Homelessness in Anchorage. Say that simple phrase out loud and it will certainly elicit passionate responses. While homelessness has always been a challenge in our community, it has recently come to a head.
Catholic Social Services has been serving the poor and those experiencing homelessness in Anchorage for more than 40 years. In addition to providing shelter, CSS has worked to become a leader in connecting clients to services so they can make progress toward permanent stability and ending the cycle of homelessness.
As the non-profit’s CEO, I have met and worked with the most incredible people in Anchorage. I am now transitioning my career to a different role in our community and would like to share lessons I’ve learned in hopes it will help inform others as our community continues to address the homelessness crisis.
- Dignity and respect are core to every success. This must include smaller, less crowded shelters; language access in all public services; and the right for the poor and vulnerable to have a choice in services such as food, shelter and more. All people deserve dignity and respect.
- Be trauma informed. Recognize the impact that past trauma has had on people and the impact it’s having on decisions they make now. We cannot make that trauma disappear, but we can meet people where they are and accept them – while offering help and a path forward.
- Adequate funding for services is not too much to ask. Homelessness is an issue of basic health and safety, and our municipality must play a significant role to address it. It’s our collective responsibility to make sure people do not die outside. History has shown the community suffers when services are underfunded to cut corners, and the people experiencing homelessness will pay the most. Adequate staffing is essential for safe shelter operations and strong relationships between shelters and surrounding neighborhoods.

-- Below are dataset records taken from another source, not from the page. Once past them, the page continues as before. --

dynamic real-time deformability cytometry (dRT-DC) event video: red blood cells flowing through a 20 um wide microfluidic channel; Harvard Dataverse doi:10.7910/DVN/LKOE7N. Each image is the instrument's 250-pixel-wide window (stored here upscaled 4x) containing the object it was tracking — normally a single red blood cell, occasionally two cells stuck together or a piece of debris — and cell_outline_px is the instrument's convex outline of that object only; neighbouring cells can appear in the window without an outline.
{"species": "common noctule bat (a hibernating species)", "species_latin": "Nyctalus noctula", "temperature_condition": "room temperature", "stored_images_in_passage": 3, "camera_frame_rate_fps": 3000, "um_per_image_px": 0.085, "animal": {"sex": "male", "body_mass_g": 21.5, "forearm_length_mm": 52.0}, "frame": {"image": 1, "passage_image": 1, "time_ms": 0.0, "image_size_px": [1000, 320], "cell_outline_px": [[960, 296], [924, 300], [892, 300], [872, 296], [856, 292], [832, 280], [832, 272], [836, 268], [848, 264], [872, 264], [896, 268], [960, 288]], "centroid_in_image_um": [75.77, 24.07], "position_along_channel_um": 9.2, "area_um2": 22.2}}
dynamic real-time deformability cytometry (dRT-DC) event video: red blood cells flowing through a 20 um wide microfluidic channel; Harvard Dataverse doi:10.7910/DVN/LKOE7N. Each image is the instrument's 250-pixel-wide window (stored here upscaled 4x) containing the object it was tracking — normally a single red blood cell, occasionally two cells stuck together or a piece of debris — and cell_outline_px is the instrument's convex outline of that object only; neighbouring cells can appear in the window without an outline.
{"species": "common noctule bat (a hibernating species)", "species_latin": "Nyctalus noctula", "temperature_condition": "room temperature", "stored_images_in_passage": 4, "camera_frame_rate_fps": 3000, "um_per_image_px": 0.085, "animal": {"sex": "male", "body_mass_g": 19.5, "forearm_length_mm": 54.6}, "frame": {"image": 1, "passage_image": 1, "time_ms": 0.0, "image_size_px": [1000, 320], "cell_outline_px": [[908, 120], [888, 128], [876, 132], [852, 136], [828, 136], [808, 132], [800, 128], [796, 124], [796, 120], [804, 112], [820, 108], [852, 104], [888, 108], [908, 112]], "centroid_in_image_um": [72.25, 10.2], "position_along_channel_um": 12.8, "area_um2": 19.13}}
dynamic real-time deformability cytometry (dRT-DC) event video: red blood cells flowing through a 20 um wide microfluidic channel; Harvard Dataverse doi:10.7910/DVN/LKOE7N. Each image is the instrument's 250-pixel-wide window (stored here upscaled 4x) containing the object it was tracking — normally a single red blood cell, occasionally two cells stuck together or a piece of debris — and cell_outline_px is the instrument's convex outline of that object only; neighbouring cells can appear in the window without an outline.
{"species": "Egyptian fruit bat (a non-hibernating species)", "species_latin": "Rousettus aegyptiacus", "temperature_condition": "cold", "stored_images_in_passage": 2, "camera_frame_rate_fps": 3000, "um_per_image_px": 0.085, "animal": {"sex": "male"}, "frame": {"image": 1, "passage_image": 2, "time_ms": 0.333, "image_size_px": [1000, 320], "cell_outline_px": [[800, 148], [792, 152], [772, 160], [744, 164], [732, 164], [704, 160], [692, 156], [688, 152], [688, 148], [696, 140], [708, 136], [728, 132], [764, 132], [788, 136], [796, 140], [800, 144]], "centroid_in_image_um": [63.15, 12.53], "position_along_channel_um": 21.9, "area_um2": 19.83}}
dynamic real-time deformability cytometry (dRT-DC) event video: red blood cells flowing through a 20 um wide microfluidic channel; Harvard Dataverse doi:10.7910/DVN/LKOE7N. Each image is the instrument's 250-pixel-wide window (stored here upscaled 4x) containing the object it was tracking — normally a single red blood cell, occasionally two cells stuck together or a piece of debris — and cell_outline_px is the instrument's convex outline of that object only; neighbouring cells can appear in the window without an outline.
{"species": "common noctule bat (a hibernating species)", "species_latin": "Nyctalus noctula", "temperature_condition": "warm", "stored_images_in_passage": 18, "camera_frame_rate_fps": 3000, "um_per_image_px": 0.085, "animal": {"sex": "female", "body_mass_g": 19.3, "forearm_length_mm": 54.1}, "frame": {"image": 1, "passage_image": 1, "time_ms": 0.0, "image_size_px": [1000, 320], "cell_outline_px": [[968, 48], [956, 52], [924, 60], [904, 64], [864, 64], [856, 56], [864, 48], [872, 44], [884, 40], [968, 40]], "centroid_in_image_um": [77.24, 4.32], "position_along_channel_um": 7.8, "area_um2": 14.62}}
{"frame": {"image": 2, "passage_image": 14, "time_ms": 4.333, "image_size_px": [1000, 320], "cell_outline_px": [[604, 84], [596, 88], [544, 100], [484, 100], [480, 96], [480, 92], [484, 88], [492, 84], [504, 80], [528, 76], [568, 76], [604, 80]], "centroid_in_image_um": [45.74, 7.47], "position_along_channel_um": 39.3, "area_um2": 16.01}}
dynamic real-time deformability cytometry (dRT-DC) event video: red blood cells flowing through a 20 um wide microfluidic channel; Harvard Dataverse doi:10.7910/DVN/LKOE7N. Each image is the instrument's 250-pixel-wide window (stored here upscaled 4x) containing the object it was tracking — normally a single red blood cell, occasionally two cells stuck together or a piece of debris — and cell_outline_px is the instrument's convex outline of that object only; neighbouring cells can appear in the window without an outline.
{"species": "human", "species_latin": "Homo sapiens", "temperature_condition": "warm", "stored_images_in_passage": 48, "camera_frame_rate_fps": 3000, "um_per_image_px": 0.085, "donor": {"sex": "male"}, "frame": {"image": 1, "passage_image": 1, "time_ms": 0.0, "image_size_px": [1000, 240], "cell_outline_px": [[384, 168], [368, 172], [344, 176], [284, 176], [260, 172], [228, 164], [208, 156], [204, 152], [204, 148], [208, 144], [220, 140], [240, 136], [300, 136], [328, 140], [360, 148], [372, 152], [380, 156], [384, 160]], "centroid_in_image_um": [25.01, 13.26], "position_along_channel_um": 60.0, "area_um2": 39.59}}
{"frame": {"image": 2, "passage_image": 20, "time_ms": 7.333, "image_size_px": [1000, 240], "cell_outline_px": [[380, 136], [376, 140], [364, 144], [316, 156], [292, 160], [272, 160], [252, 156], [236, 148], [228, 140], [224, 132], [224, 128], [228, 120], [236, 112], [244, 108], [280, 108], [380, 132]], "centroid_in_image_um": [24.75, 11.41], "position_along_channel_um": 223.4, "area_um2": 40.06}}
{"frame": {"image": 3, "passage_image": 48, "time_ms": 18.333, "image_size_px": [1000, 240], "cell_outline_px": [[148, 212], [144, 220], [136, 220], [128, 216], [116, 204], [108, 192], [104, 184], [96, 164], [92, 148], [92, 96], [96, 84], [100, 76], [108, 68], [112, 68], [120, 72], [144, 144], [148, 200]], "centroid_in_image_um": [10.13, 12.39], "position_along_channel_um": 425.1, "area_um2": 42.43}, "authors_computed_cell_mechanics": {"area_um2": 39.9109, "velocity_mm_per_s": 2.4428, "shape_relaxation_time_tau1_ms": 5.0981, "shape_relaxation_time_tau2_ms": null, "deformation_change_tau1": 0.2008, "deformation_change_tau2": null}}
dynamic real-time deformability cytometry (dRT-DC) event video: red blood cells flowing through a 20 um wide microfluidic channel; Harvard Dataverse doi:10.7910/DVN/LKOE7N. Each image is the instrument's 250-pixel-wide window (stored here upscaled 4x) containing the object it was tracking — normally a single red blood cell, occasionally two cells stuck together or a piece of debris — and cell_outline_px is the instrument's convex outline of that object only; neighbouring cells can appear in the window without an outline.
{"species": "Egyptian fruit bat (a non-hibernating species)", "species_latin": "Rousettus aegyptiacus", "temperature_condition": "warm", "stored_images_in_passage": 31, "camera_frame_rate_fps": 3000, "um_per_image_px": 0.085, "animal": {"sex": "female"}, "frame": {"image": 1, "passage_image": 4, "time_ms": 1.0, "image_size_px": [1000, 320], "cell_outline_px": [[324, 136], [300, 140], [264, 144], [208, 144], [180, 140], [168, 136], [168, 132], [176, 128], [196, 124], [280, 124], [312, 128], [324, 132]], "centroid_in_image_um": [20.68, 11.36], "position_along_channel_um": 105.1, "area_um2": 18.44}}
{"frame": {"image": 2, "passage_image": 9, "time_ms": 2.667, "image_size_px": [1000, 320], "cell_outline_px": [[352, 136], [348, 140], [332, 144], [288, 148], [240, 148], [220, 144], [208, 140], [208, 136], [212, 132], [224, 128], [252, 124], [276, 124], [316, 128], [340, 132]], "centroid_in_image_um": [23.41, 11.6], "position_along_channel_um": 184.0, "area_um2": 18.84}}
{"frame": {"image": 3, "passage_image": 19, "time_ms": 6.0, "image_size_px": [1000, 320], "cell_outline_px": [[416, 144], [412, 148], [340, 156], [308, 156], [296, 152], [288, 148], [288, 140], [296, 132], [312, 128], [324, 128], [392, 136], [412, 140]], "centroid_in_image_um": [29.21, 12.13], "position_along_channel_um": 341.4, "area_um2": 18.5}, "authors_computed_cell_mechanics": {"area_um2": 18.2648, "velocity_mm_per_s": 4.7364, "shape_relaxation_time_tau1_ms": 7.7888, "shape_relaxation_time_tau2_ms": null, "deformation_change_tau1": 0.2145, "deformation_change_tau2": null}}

- We all need to be at the table. Communities with the best outcomes have all the partners at the table. It is essential to recognize the role social service non-profits play in homeless services, emergency services and in so many other vitally important parts of our community. Keep those entities engaged and involved in the planning as well as implementation. Public-private partnership work because they bring partners together and allow sustainable solutions to be found. Everyone must be invited to the conversation with a priority placed on transparency.
- Small kindnesses win the day, every time. Nothing I have learned at CSS has struck me more than the power of small kindnesses. Every time you truly see another person, and can look past your differences, you make the world better. At CSS, I have learned so much from our diverse staff and clientele about celebrating the whole person and living a better life. Reach out to connect with others. For some, it might be making eye contact, or a gently placed hand on an elbow, or a smile. There is cultural context to this, and different people have different ways make connections. You may hold a door, wish others good morning, or say “bless you” when they sneeze. What’s important is trying and asking how we can help each other.
Before every tough day, I tell myself it’s going to be great. I say that because I have hope. Catholic Social Services gives me hope for the future of this community and this world. Hope is not an overabundant commodity right now, so I say this with all the meaning it could hold. I have hope for Anchorage, and for Alaska, and for our world. There are so many challenges in our path ahead. To the people who live and work here every day, who struggle and thrive, who send their kids to school and make it to work just in time and hold the door open for the person behind them: you are the neighbors and friends who have made CSS the hands of this community. You’ve allowed us to be there when someone needs help. And all of us need help at some point. When we can get past our challenges and move forward because of that help, we are a testament to our amazing community and to our extraordinary selves.